Deer population is controlled by releasing wolves into an area. All problems should be solved that way. Too much pollution? Release wolves in factories. Dislike Congress? Wolves. Wanna lose weight? That’s right, wolves.
*Paranormal Factivity*
[I walk into my bathroom]
“OH MY GOD”
[‘WHALES ARE ACTUALLY MAMMALS’ is written in blood on the mirror]
Me: WHY AREN’T YOU CLEANING YOUR ROOM LIKE I ASKED?
My 6year old: You only asked once
5yo: dad how many teeth do I have to lose to buy a tv?
Me: *doing zero math* uh like a thousand
5yo: do I have a thousand teeth?
Me: haha not quite
5yo: *just glares at his little brother*
Dog sitting my sister’s terrier:
How much do we feed her?
-It’s cool just leave her food out.Our lab:
YEAH JUST LEAVE HER FOOD OUT!
Meow
It’s your choice.
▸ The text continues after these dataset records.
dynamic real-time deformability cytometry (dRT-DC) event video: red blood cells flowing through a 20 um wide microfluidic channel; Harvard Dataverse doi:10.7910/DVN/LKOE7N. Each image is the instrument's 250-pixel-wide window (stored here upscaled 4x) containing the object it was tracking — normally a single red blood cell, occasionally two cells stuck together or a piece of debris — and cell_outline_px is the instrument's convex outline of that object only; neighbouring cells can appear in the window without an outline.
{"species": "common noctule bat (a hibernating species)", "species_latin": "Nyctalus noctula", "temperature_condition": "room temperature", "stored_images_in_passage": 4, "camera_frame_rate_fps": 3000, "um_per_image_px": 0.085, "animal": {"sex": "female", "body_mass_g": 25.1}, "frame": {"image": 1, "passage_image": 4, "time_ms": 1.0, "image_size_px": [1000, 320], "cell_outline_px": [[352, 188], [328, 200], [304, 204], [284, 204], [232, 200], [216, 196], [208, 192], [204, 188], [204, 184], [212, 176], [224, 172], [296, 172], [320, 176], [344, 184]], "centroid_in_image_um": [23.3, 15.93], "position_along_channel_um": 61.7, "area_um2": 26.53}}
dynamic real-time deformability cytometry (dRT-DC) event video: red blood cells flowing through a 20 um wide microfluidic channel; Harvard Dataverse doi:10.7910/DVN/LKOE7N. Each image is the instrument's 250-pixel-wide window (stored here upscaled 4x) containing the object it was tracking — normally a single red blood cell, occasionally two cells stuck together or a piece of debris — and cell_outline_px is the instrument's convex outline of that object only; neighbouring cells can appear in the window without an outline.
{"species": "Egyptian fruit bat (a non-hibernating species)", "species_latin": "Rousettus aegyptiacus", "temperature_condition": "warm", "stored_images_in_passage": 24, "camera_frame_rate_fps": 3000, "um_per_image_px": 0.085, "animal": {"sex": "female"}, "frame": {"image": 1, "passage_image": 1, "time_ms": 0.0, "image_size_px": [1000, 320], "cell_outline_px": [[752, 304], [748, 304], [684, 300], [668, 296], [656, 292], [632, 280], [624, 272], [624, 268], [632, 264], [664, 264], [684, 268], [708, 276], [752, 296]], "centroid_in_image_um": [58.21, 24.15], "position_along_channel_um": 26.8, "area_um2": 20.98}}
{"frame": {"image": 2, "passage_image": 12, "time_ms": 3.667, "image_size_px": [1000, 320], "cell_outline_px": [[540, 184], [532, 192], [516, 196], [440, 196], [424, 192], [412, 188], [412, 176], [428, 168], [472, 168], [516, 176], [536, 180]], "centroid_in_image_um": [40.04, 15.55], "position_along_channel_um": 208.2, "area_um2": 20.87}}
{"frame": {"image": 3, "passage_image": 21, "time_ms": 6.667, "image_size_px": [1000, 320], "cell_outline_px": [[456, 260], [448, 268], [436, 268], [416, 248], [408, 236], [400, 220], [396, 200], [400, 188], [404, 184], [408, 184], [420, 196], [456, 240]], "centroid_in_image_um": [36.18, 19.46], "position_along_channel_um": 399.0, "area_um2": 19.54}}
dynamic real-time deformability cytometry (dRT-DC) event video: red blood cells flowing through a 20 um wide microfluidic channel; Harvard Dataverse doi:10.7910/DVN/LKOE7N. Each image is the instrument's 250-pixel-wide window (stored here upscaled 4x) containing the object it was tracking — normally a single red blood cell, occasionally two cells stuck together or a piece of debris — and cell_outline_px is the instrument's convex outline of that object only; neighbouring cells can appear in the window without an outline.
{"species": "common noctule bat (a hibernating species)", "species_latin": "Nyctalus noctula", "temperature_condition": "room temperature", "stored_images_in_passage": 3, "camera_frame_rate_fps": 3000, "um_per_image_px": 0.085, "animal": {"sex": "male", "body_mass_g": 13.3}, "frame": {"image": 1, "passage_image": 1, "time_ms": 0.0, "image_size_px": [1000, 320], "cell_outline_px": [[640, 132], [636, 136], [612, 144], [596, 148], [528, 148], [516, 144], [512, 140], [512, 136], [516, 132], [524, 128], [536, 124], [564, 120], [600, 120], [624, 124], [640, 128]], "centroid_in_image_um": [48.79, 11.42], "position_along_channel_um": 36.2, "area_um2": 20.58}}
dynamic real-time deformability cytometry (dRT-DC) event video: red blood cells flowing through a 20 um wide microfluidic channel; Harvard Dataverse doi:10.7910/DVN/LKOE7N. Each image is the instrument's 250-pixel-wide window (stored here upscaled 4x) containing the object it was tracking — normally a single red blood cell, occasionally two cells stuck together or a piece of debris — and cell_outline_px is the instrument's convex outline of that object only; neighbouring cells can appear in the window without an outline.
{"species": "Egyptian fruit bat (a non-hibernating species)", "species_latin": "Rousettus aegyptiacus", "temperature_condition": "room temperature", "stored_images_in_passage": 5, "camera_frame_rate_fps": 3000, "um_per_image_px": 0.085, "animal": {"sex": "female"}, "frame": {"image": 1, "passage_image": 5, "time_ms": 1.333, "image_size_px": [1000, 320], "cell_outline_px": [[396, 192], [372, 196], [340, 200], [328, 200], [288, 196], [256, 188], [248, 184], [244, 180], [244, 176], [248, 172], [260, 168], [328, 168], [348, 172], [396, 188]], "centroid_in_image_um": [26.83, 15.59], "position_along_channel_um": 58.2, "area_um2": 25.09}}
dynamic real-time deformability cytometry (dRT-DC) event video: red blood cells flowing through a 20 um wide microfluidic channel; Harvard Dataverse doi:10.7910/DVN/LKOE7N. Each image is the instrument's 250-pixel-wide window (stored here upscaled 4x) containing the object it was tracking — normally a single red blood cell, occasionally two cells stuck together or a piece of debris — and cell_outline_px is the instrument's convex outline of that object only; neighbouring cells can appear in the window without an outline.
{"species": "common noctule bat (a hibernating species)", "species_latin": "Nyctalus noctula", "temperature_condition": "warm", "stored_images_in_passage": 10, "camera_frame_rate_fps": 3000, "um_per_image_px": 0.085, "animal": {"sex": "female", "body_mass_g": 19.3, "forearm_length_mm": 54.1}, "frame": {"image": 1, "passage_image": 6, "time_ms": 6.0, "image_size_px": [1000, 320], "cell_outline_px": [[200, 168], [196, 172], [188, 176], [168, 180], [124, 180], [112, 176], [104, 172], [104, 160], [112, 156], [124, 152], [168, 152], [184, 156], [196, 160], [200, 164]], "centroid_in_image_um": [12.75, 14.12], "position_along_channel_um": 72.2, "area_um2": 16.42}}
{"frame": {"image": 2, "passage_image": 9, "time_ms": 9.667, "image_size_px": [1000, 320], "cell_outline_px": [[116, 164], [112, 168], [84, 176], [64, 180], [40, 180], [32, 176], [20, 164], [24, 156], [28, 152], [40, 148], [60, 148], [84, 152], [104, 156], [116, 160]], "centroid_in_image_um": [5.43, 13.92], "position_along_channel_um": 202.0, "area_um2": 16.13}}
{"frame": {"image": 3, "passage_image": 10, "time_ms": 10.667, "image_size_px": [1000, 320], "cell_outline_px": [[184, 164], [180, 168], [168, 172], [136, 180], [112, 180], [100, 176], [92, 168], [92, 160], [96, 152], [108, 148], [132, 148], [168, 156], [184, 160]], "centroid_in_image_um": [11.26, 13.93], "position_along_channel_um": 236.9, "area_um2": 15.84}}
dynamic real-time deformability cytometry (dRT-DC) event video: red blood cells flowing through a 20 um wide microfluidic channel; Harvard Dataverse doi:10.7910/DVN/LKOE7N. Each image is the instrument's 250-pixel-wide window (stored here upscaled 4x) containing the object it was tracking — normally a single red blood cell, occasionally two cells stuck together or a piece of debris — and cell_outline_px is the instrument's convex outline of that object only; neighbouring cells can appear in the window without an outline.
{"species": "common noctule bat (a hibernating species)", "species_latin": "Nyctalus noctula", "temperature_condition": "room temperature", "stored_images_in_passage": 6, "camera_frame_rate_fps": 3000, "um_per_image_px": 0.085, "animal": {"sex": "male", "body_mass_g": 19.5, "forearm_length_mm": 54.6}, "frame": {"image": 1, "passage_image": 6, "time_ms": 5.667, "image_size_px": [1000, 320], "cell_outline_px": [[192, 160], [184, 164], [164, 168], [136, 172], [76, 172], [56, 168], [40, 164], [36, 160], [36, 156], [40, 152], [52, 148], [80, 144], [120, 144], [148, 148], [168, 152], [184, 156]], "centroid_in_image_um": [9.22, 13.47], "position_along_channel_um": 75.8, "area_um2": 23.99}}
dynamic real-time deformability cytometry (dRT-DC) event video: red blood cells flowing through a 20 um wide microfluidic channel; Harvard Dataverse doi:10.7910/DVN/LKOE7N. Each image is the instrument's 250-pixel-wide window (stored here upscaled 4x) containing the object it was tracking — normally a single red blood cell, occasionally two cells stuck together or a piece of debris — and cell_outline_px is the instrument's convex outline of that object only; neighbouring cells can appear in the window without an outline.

Instead of resting bitch face you could call it irritable scowl syndrome.
It’s embarrassing when my wife pats me down for concealed chicken nuggets in front of our friends.
The best way to avoid awkward moments with homeless people is to ask them for money before they ask you.
If you don’t clean up this room I will empty threat you so hard!
You telling me these peas gave someone a black eye?
What if babies cry on airplanes because they are expecting to get eaten. “Here comes the airplane,” indeed
I’ve got 99 problems, which really bothers me since I’ve also got OCD and I prefer even numbers.
What do you call the yellow ones?
-Yellow labs.
And the black ones?
-Black labs.
So the brown ones are-
-No we named those after dog poison.
my physical therapist told me I should be using a foam roller “or a wine bottle, since I know you have one of those at home”
If you die on the toilet, you die in real life.
If you come to my house and see a coffee cup upside down on the floor, just be my hero and put the spider outside please.
[when my crystal pendant starts glowing eerily] hold on, i’d better take this
Nobody shoots annoying people into the sun anymore and that’s why there are so many of them left on earth
My dog crosses her paws regally while lying on the floor, like she didn’t just eat the contents of the bathroom trash can.
I just finished cleaning the house for Thanksgiving, so if you’re looking for my family they’ll be in the backyard until Thursday.
The worst is when you eat onions and then your fingers smell like onions and your breath smells like onions and you turn to your left and your dog has turned into an onion and you look out the window and the moon is an onion. Everything is onion now. Everything.
Stop legislating morality, instead of serving size just TELL us what the whole party size bag of Tostitos calorie count would be FFS
Found an ibuprofen on the floor and immediately popped it in my mouth because I’m sure something hurts somewhere.
This lady in Walgreens is staring at me like she’s never seen anyone put on deodorant and then put it back on the shelf.
There are two ice cream trucks on my street right now.
Okay, Feds.
My husband loves to role play Sexy Star Wars in bed.
Maybe one day I’ll get to wear the golden bikini.